Мы с Евой приуныли, загуляли не по-штутгартски. В результате я еще и простудился (сорок лет не брало, а тут взяло) — стоило для этого ехать? Но когда я подсчитал выручку, взял свои дерзкие речи назад. Только за... мне уплатили..........., не говоря уже о....... (вымарано мной). И болезнь как рукой сняло. Приободрился, стал спрашивать, на какой бы еще семинар сгонять. Даже ностальгию на время удалось заглушить. Но я обузой болтался на Еве, ей, как я понял, жилось нелегко — без меня бы ее на сотни конференций пригласили, включая Америку, со мной — только на две. Сначала в Венгрию, а потом в Польшу — как бы деликатно меня к дому подвигая, мягко намекая: по мамочке не соскучился? Обнялись с ней на станции Чоп. Другие границы мы с ней смеясь преодолевали, а эту — извини!
Все — как вывернутый чулок: у нормальных — сначала любовь, потом разлука, у нас — сначала разлука, потом — любовь.
Вернувшись домой, от ее толстой Бригитты, вышедшей здесь замуж, я узнал, сколько она из-за меня тягот перенесла! Муж ее, как и положено немцу, дисциплинированным филологом был, поэтому находился впереди, а она со мной на руках — оказалась в тупике. Кроме этого он каждый год с воспитательно-изнурительной целью по ребеночку ей делал. Но точно в назначенный день и час Ева появлялась, с той же спокойной улыбкой:
— Фалерий! Тафай рапотать!
Трудности только укрепляли ее. Когда, на четвертом нашем году, она еще и с мужем познакомила — ошалел! И еще больше ее характер оценил: оказывается, не один оболтус у нее на руках!

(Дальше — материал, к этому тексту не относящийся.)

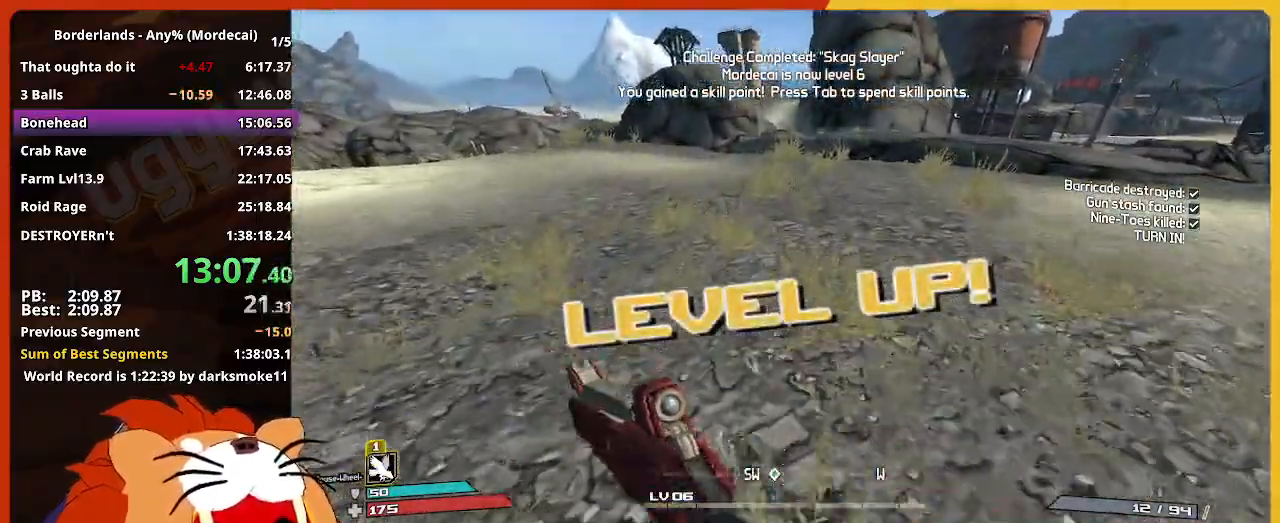
{"keys": ["w"], "mouse_move": "still", "events": [[33, "g", "down"], [133, "g", "up"]]}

И теперь, когда мы легко мчались по дорогам ее родной Германии, я с тихим восторгом смотрел на нее: из чего делаются такие женщины?

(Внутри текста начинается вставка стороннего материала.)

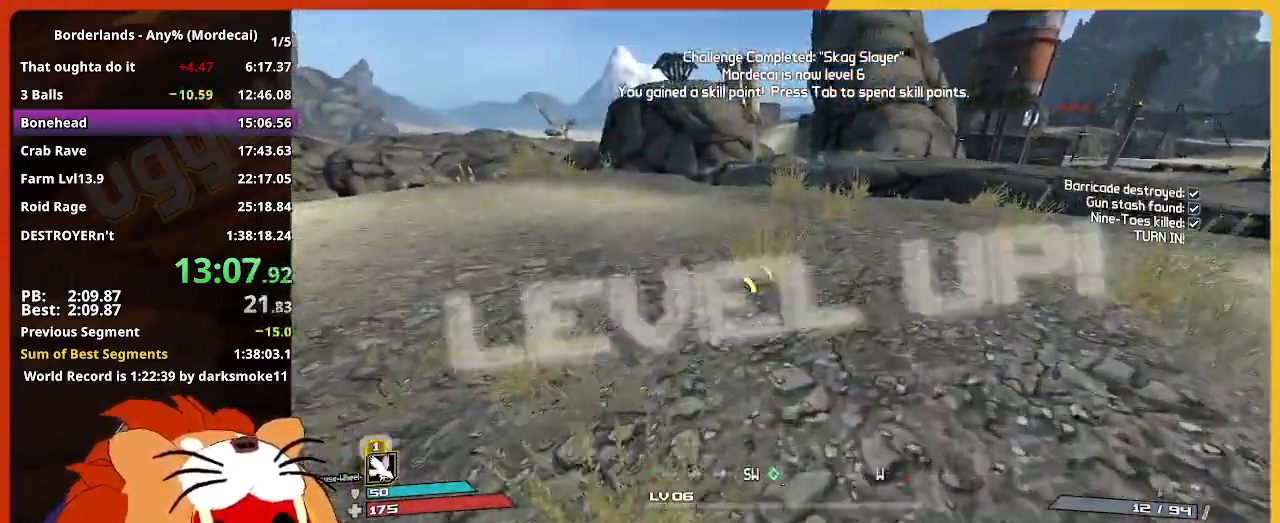
{"keys": ["w"], "mouse_move": "still", "events": []}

Сначала вдоль шоссе мелькали скромные виллы (скромность у них — признак богатства). Потом появились огромные здания, сделанные как бы из неба с бегущими по нему белыми облаками. Голова слегка кружилась. Автобаны не проходят возле жилья, поэтому лишь только раз будто выбежал к нам готический дворик с яркими зонтами над столиками, с витиеватой старинной вывеской на фасаде. Пиво пьют. И снова простор — с космическими сооружениями на горизонте. Весенняя яркость, речка, не наша, немецкая — ровные берега, желто-зеленое ровное течение; отель, который будто бы явился из воздуха и казался частью синего неба, поделенного чуть заметными рамами на огромные квадраты. Вылезли, вынули вещи: небесные врата бесшумно раскрылись, и зашумел, заиграл рай... старинные гобелены на стенах, огромный холл с огромным ковром, кожаные диванчики кафе не мешают простору; в глубине — тусклая медь административной стойки и лифтовой решетки. И всюду — нарядные, приятно пахнущие, улыбающиеся люди, бодро разговаривающие, пьющие кофе, хохочущие.